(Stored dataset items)
------------------------------------------------
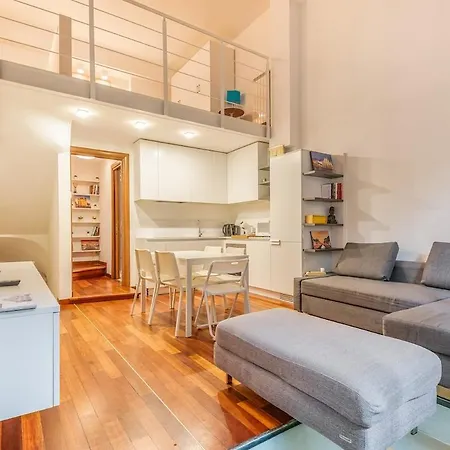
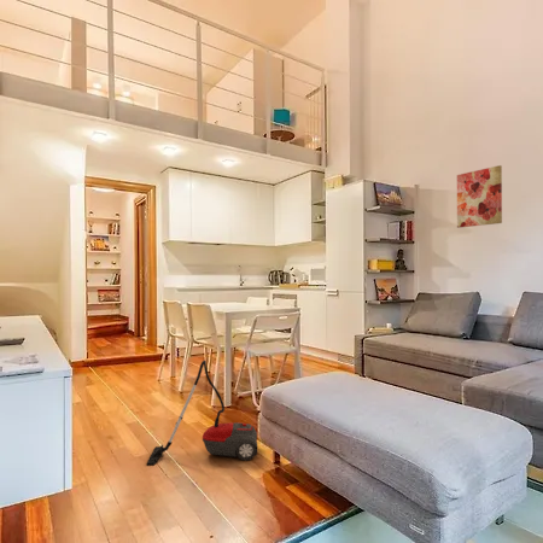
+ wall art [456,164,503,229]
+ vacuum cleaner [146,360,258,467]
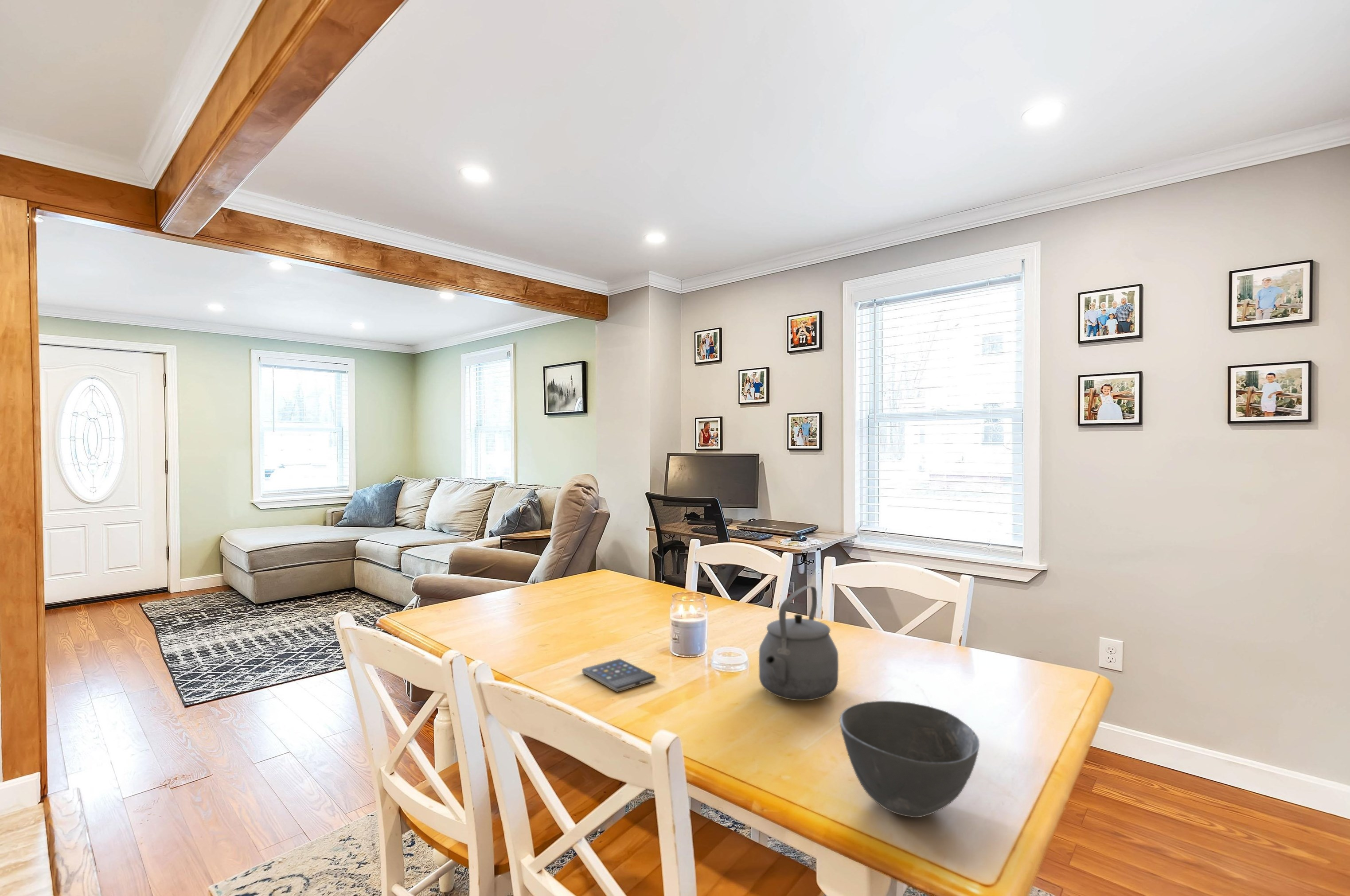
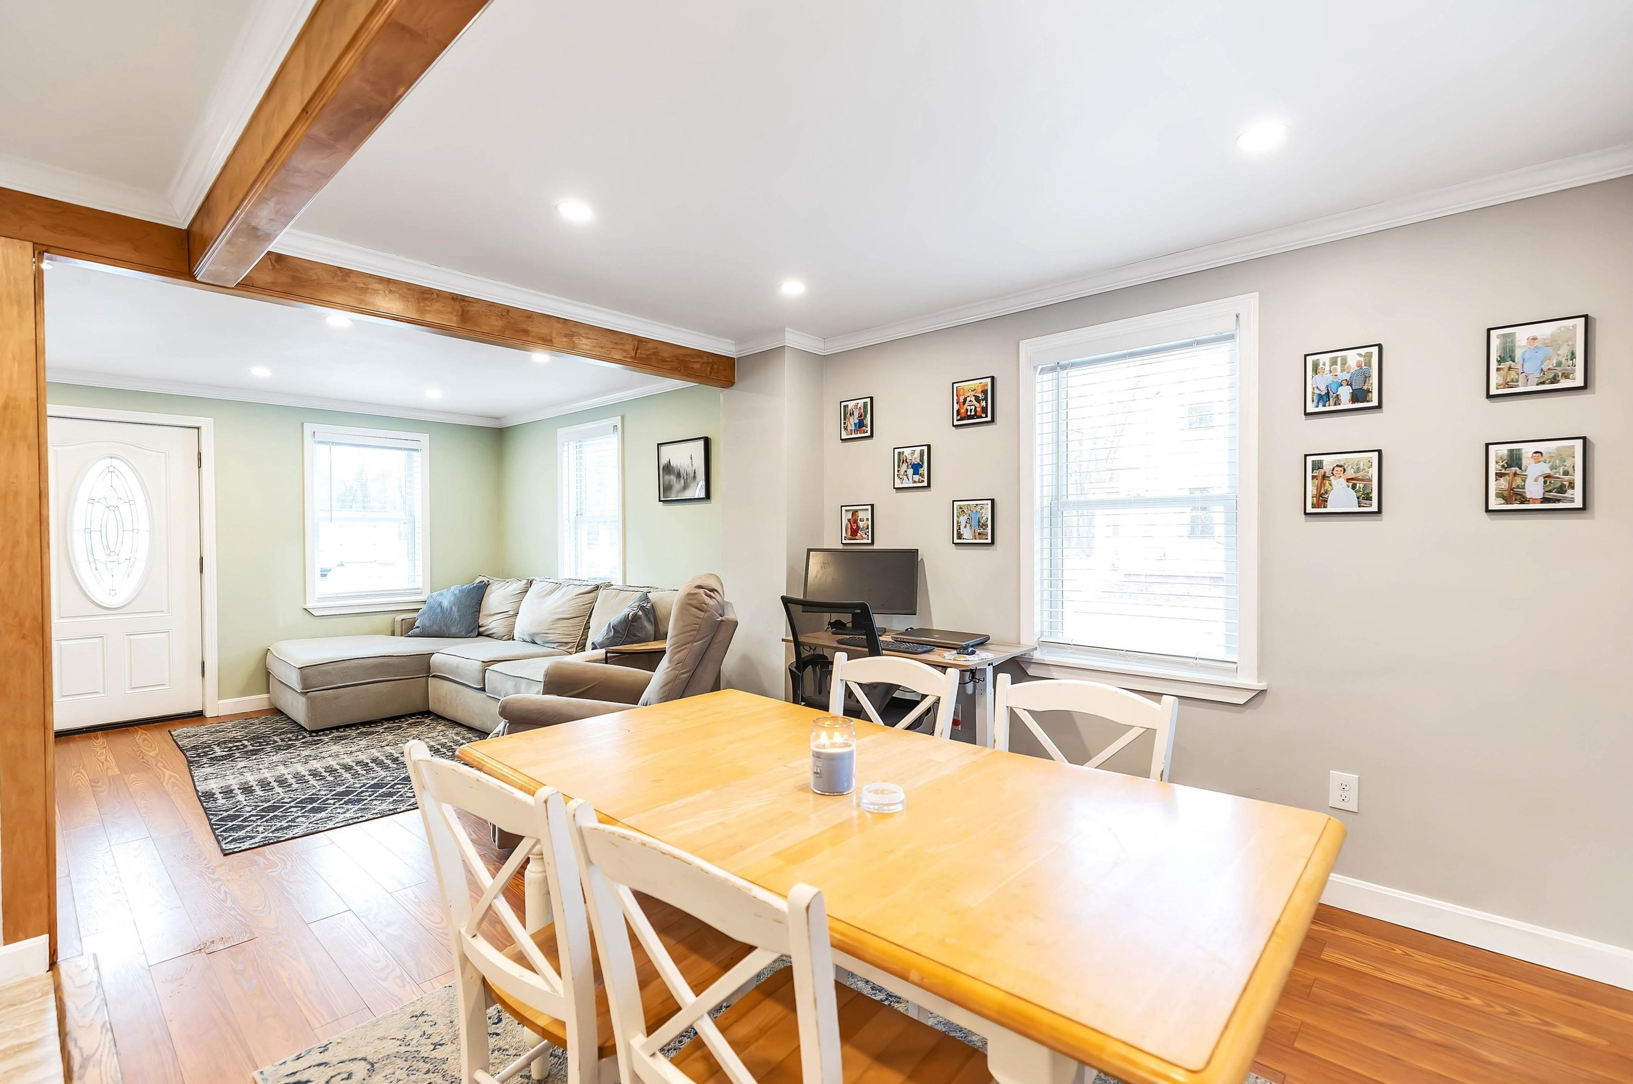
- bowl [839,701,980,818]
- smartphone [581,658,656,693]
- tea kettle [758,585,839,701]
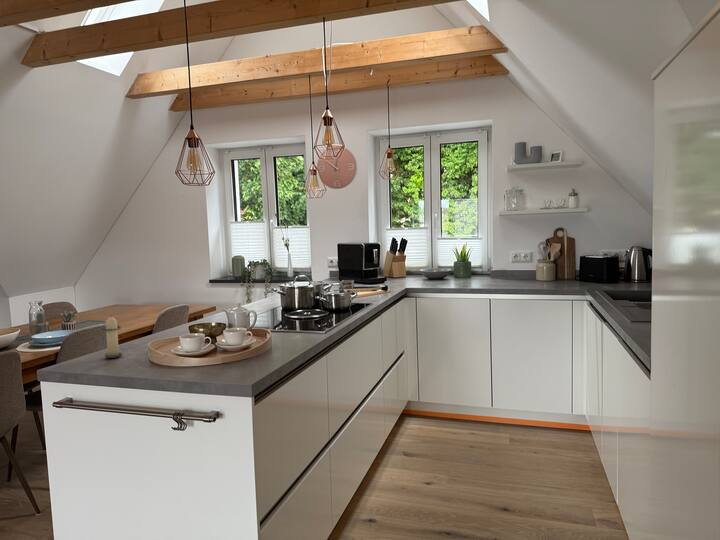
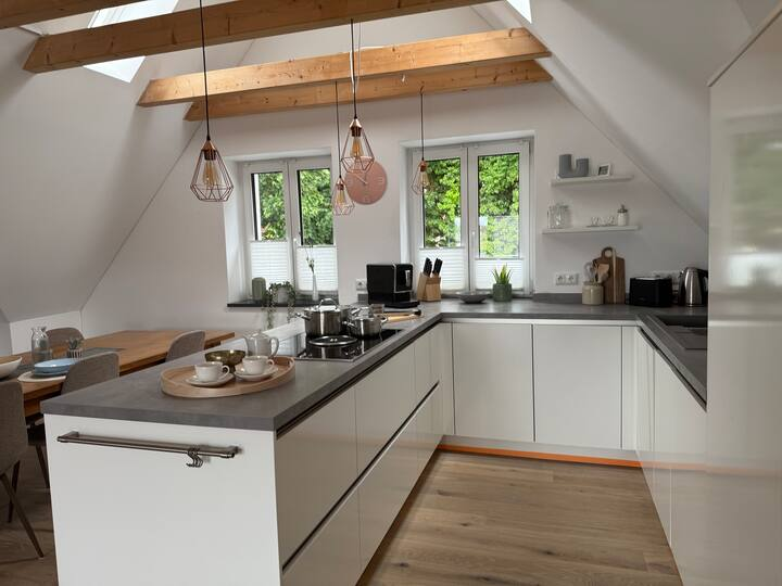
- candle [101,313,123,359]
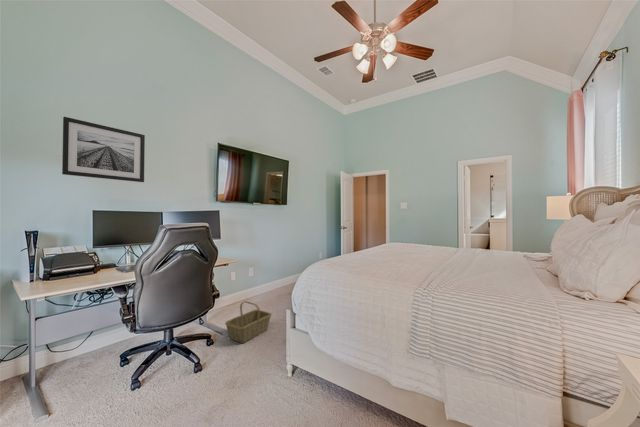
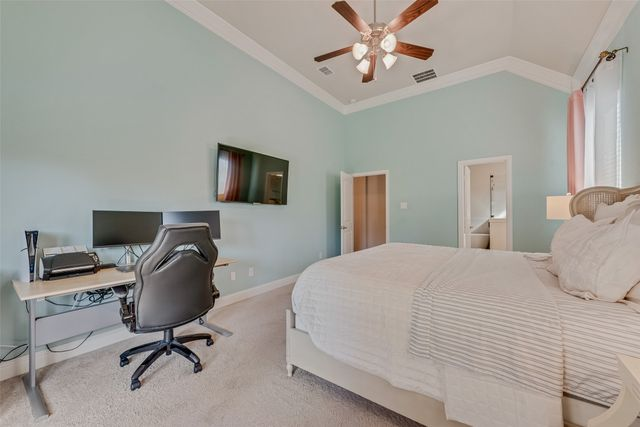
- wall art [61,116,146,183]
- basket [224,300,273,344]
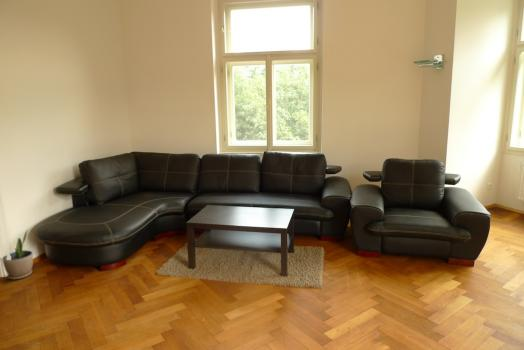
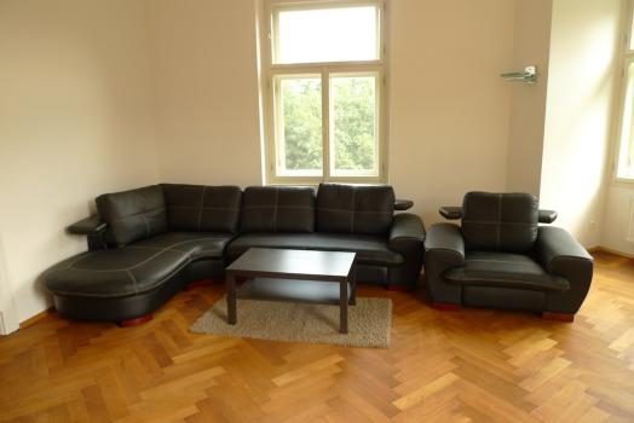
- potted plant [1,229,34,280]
------------------------------------------------
■ **Work instructions**
Repeat the data exactly. No pictures should appear.

■ **Reply to the exercise**
+ wall art [456,164,503,229]
+ vacuum cleaner [146,360,258,467]
- bowl [839,701,980,818]
- smartphone [581,658,656,693]
- tea kettle [758,585,839,701]
- candle [101,313,123,359]
- wall art [61,116,146,183]
- basket [224,300,273,344]
- potted plant [1,229,34,280]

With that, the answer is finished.